**Entries supplied:**
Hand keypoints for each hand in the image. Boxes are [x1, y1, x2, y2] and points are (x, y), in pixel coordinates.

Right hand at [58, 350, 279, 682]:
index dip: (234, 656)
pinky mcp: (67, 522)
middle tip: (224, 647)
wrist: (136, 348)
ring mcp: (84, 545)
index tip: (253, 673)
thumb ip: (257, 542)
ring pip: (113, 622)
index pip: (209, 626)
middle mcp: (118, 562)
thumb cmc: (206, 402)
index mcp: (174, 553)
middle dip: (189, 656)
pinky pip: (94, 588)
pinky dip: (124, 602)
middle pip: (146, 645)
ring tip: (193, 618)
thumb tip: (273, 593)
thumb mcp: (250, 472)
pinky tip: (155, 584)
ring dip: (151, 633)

...

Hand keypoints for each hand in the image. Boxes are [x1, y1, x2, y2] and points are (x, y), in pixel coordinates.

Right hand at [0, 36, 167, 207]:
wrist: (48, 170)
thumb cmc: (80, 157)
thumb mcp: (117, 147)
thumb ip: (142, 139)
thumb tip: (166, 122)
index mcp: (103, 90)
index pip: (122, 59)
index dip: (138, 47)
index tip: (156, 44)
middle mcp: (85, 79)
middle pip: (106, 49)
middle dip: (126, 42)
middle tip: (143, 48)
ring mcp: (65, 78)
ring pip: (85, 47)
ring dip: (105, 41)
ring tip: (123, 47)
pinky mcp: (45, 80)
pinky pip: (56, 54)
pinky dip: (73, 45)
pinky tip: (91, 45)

---

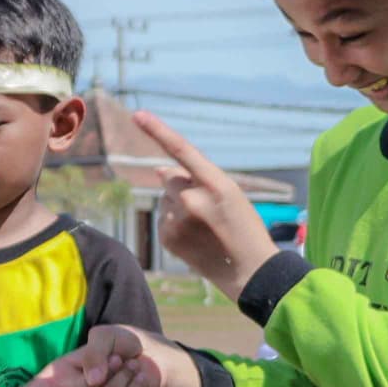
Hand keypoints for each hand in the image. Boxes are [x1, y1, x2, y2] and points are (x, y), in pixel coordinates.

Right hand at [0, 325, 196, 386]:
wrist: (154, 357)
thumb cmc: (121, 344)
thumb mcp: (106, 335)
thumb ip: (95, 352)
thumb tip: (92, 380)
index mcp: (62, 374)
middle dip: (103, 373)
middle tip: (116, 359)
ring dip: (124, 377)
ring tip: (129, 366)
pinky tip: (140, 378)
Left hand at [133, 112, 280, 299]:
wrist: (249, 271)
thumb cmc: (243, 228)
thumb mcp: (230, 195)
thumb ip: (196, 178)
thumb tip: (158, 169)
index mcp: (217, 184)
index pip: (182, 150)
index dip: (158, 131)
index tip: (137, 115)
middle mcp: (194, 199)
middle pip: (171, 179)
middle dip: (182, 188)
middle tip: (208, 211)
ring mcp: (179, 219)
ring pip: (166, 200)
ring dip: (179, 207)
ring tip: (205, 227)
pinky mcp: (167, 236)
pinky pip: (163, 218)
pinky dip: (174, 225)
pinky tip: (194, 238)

**Exercise aim:** In the listing above, the lines from the one containing "thumb ip: (196, 178)" through the one containing "pinky tip: (194, 238)" must be set down exactly, with no other lines.

**Response area:**
thumb ip: (196, 178)
thumb tip: (158, 169)
index mcp: (217, 184)
index pip: (182, 150)
index dip: (158, 131)
index tip: (137, 115)
middle mcp: (194, 199)
middle pip: (171, 179)
middle dip: (182, 188)
middle tip: (208, 211)
ring mcp: (179, 219)
ring pip: (166, 200)
ring dip: (179, 207)
ring tip: (205, 227)
pinky mcp: (167, 236)
pinky pip: (163, 218)
pinky dip: (174, 225)
pinky tip: (194, 238)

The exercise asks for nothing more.